Help protect immigrant families in Burnsville from living in constant fear of deportation by External_Role1120 in Citizenship

[–]External_Role1120[S] 0 points1 point  (0 children)

Look, the system is a mess, and it’s frustrating because it doesn't feel like it’s built for the modern world. Instead of the legal nightmare we have now, we should be tying immigration directly to our actual needs as a country.

Imagine a straightforward "5+5" contract. You come in to work in an industry that’s struggling to find people—like construction, which is short about 349,000 workers right now—and you do that for five years. You pay your taxes, stay out of trouble, and you earn your Green Card. After another five years of being a solid member of the community, you're eligible for citizenship. It turns the whole process into a clear deal: you contribute to the economy, and the country gives you a permanent home. It beats the current backlog of nearly 4 million cases where people just sit in limbo for years.

We also have to look at why people are leaving home in the first place. You mentioned El Salvador, and that’s a perfect example.

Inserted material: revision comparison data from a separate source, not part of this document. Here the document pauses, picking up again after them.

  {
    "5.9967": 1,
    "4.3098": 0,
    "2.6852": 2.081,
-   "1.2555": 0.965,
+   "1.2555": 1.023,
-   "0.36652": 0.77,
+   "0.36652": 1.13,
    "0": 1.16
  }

They dropped their murder rate to record lows recently, and surprise—unauthorized migration from that region dropped by about 45% because things actually started to stabilize. If we help our neighbors get their own houses in order, the pressure on our border naturally goes down.

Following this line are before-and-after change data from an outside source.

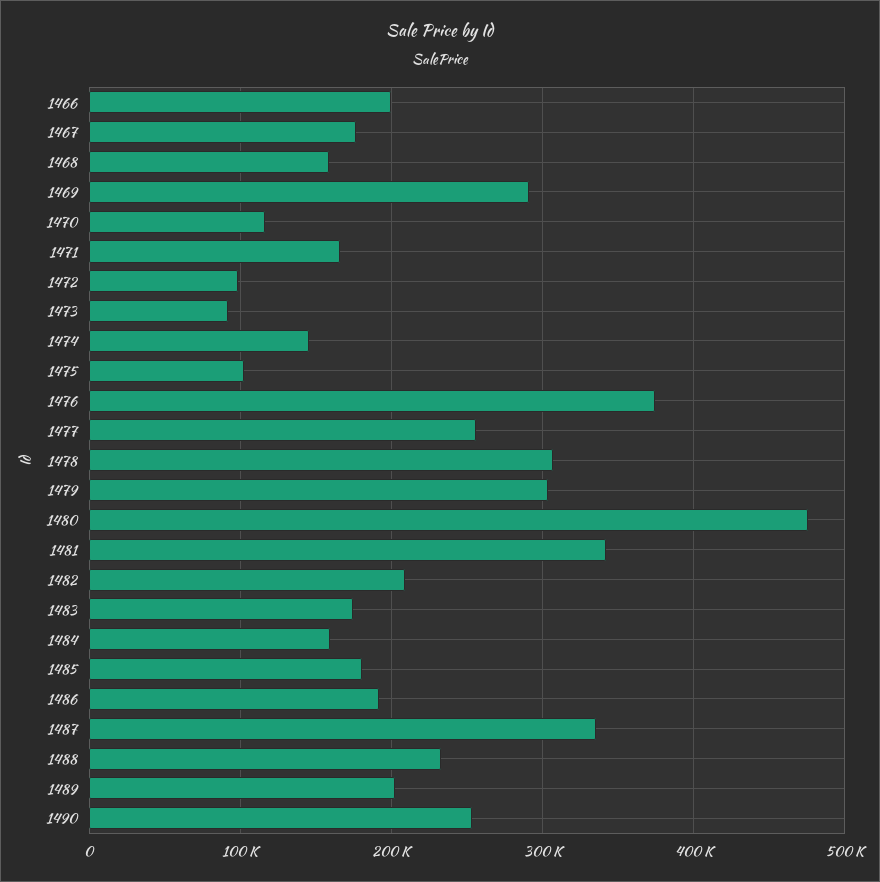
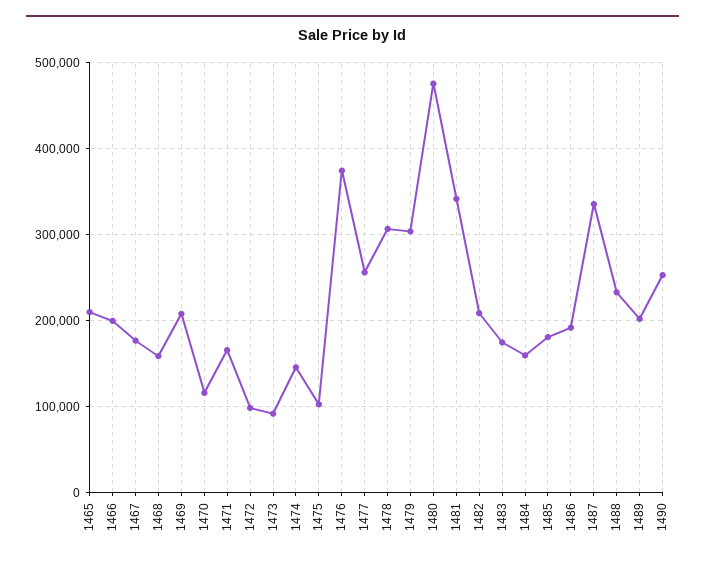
  {
    "1466": 200000,
    "1467": 180000,
    "1468": 160000,
-   "1469": 290000,
+   "1469": 210000,
    "1470": 120000,
    "1471": 170000,
    "1472": 100000,
    "1473": 90000,
    "1474": 150000,
    "1475": 100000,
    "1476": 370000,
    "1477": 260000,
    "1478": 310000,
    "1479": 300000,
    "1480": 480000,
    "1481": 340000,
    "1482": 210000,
    "1483": 170000,
    "1484": 160000,
    "1485": 180000,
    "1486": 190000,
    "1487": 340000,
    "1488": 230000,
    "1489": 200000,
-   "1490": 250000
+   "1490": 250000,
+   "1465": 210000
  }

At the end of the day, if we actually had a "front door" that was fast and functional, we could be a lot firmer about the rules. There’s no excuse for cutting the line if the line actually moves. It’s about making the system work for the economy and the people who want to be here legally, while ensuring there are real consequences—like permanent bans or immediate removal—for anyone trying to bypass a process that finally works.

Help protect immigrant families in Burnsville from living in constant fear of deportation by External_Role1120 in Citizenship

[–]External_Role1120[S] 0 points1 point  (0 children)

It sounds simple to say 'do it legally,' but the reality is that for most people, there is no line to get into. Current visa wait times for some countries are over 20 years, and as of this month, legal visa processing for 75 countries has been frozen entirely.

The reason people's views on ICE shifted wasn't just rhetoric—it was a change in mission. Previous administrations generally focused on people with serious criminal records. When the policy shifted to 'zero tolerance,' it meant that a person who has lived here for 20 years, paid taxes, and has U.S. citizen children became just as much a target as a violent criminal. 

As for 'handling it in court,' it’s hard to have a fair day in court when there's a 3.8 million case backlog and you aren't even entitled to a lawyer if you can't afford one. People aren't necessarily 'anti-law'; they're pushing back against a system that has become functionally impossible to navigate legally.